In 2001, the IRS implemented its first-time penalty abatement program to reward taxpayers who had a good compliance history.
The FTA program removes certain late-payment and late-filing penalties for individuals, businesses and employers who have a clean compliance history.
Since its inception in 2001, many taxpayers haven’t taken advantage of this waiver. In 2012, the IRS’s watchdog, the Treasury Inspector General for Tax Administration, reported that only 8 percent of individual taxpayers requested and received the FTA waiver. That means that more than a million taxpayers miss out on this tax penalty relief provision each year.
The IRS has taken steps to provide better FTA accessibility. In 2015, the service began accepting FTA requests by phone regardless of the penalty amount, making FTA more accessible for people who needed it. With a phone call, taxpayers with no penalties in the prior three years could get failure to file, failure to pay, or failure to deposit penalties waived for a single tax year or period.
Then the service made it even easier to get FTA. The IRS set up a penalty assistance hotline and started including a special penalty leaflet in IRS notices that explains taxpayers’ right to request FTA.
TIGTA and the National Taxpayer Advocate have been vocal in reminding the IRS about its responsibilities in administering penalties and its IRS Policy Statement 20-1. This statement explains that the IRS should use penalties to promote voluntary compliance, and that the IRS should administer penalties impartially and consistently.
With most eligible taxpayers not taking advantage of FTA, both oversight organizations argued that the IRS should look into solutions to improve taxpayers’ use of the waiver.
One recommendation was that the IRS should automatically grant FTA if the taxpayer’s circumstances fit.
Could automatic FTA happen?
Here’s how it could work.
If a taxpayer has a clean compliance history for the past three years, IRS systems could automatically abate the penalty and notify the taxpayer with a notice. The notice could state, as it does today when a taxpayer has requested and received FTA, that the IRS waived the penalties because of the taxpayer’s clean compliance history, and that FTA is a one-time opportunity.
According to a Feb. 8, 2018, IRS Chief Counsel Technical Assistance memo, the IRS is considering automating FTA for all taxpayers. The memo states that 1.35 million additional taxpayers would receive FTA under the new IRS proposal to automatically abate penalties when a taxpayer meets FTA rules.
With this memo, IRS attorneys have cleared the path for the IRS to automate the FTA waiver.
Work for tax pros
Tax professionals will need to educate clients about this new development.

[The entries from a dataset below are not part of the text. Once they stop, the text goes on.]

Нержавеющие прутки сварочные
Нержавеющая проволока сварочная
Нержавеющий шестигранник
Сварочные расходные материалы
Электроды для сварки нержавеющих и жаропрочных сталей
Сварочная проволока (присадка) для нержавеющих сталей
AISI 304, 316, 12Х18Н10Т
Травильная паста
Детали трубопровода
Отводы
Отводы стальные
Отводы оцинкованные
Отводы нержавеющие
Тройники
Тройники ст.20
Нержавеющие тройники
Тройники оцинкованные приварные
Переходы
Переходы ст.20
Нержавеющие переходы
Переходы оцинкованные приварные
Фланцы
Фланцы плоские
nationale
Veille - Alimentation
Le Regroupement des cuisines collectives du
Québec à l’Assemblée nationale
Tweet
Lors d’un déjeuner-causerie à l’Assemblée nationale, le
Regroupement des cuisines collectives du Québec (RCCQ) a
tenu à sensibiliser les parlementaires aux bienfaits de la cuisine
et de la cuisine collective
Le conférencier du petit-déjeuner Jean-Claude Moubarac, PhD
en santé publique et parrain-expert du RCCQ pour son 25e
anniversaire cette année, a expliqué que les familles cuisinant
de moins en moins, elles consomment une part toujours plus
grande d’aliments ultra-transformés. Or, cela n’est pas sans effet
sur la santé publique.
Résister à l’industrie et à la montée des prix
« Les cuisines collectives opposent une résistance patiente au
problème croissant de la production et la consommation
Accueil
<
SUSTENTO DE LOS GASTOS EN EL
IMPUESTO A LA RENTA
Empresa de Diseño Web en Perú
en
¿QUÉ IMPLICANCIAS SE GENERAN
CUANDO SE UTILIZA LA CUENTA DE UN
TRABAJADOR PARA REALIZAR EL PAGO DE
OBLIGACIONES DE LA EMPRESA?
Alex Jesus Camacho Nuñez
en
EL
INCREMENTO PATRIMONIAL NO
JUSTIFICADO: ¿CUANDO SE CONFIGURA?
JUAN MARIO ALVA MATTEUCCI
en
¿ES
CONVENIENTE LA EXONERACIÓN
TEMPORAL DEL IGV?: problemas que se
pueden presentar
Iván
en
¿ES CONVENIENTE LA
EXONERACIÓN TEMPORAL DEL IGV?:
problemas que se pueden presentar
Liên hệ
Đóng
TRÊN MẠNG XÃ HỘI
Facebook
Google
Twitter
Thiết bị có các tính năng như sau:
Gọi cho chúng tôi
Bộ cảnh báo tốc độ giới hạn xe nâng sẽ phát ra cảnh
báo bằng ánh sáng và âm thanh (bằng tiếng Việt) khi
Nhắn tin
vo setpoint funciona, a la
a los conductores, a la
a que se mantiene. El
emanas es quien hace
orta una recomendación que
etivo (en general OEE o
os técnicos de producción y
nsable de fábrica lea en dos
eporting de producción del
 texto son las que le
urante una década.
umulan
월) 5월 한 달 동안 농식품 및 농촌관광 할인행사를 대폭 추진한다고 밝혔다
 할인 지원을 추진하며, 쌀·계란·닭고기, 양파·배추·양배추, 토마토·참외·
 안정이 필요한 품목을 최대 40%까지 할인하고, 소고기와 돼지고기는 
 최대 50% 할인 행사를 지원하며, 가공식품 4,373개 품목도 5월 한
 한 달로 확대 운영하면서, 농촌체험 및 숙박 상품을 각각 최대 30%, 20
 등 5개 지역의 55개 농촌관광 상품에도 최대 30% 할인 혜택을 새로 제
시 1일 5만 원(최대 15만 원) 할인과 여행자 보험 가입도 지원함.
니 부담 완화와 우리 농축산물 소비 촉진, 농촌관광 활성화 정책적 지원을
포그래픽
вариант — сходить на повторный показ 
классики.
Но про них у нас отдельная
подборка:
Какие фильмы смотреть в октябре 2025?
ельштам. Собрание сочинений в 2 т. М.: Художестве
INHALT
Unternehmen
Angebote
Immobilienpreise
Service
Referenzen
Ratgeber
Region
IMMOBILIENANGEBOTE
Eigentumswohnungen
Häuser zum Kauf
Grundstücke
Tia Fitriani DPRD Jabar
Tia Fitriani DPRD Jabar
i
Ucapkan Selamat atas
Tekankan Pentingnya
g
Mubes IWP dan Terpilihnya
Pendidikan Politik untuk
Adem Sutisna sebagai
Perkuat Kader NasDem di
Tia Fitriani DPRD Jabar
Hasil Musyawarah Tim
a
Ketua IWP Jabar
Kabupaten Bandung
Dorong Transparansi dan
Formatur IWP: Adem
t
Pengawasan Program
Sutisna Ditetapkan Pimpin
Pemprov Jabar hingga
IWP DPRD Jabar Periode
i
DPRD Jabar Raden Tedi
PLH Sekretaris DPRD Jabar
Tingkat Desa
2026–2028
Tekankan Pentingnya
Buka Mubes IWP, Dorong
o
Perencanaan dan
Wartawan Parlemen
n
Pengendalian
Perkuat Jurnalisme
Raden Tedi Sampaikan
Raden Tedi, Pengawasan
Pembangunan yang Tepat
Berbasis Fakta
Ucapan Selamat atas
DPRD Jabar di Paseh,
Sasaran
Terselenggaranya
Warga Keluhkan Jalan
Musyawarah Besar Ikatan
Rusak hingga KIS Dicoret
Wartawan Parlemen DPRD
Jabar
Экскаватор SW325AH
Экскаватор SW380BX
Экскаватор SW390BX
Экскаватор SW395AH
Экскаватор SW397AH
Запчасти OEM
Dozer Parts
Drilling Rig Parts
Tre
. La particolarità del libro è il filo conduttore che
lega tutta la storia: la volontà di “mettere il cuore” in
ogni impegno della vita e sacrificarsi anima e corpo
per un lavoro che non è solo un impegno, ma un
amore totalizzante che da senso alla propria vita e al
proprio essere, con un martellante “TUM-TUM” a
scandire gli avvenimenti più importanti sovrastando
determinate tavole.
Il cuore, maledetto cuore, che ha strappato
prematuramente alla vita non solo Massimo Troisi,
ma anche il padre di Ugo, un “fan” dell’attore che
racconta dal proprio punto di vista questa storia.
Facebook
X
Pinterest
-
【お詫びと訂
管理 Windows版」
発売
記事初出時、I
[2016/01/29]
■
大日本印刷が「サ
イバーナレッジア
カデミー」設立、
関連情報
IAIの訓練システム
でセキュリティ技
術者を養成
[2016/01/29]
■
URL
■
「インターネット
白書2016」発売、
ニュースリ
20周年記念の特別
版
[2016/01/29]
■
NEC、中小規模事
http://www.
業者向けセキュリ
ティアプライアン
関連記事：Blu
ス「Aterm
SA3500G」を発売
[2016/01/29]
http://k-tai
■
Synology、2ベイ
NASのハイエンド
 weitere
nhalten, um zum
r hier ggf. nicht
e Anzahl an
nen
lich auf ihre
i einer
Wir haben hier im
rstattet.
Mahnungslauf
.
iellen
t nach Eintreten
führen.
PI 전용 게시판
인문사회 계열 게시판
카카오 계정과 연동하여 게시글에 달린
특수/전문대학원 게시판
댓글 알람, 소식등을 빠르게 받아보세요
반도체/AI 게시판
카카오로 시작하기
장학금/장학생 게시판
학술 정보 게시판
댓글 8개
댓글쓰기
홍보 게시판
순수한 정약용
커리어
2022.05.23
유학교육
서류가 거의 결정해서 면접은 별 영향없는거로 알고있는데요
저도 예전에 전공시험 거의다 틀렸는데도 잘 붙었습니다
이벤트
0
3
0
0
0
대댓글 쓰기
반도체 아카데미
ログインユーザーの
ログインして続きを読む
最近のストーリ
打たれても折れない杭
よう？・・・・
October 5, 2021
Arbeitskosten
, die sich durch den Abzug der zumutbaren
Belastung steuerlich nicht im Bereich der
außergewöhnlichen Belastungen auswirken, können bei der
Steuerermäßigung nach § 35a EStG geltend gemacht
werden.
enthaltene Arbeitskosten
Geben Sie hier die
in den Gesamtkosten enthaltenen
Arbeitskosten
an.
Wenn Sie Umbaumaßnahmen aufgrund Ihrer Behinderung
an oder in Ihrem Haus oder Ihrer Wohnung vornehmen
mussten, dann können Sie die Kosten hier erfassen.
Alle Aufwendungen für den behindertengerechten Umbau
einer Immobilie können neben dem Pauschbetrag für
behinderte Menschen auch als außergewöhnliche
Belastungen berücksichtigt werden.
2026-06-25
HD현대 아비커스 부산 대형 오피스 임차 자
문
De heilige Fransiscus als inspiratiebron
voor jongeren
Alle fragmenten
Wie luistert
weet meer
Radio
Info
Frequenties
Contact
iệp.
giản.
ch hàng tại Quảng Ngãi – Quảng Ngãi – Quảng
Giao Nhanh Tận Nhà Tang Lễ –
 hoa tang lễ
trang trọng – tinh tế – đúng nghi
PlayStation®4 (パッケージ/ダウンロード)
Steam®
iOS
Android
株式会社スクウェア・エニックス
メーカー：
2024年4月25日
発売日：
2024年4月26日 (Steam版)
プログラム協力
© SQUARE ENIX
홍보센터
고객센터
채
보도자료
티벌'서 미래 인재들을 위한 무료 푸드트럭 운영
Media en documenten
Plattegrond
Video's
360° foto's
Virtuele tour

Many tax pros are unaware of the FTA rules. If the IRS implements this program, tax professionals will need to explain why the IRS allowed the waiver—that is, the rules for FTA.
Clients, however, shouldn’t believe that this waiver comes easily. Tax professionals should explain that it applies to certain failure to pay and failure to file penalties, but never for the estimated tax penalty or accuracy penalties related to return errors.
Tax professionals should rely first on valid reasonable cause arguments
Traditional arguments such as an IRS error, tax pro or software reliance, hardships for late payment, and other personal circumstances outside of the taxpayer’s control should always be the first penalty abatement argument.
Why? If the IRS grants reasonable cause penalty abatement, the taxpayer can still use FTA in the future if needed.
One word of caution: If tax pros are contacting the IRS, especially by phone, to ask for reasonable cause relief, make sure the IRS has correctly classified the relief as due to reasonable cause—not FTA.
IRS representatives use an automated penalty abatement tool that looks to FTA first before applying reasonable cause. If tax pros depend on the IRS order of operations, their clients could be precluded from using FTA in the future when they really need it.
Time will tell if the IRS implements automatic FTA. If the IRS does, 1.35 million individuals will get unexpected penalty relief.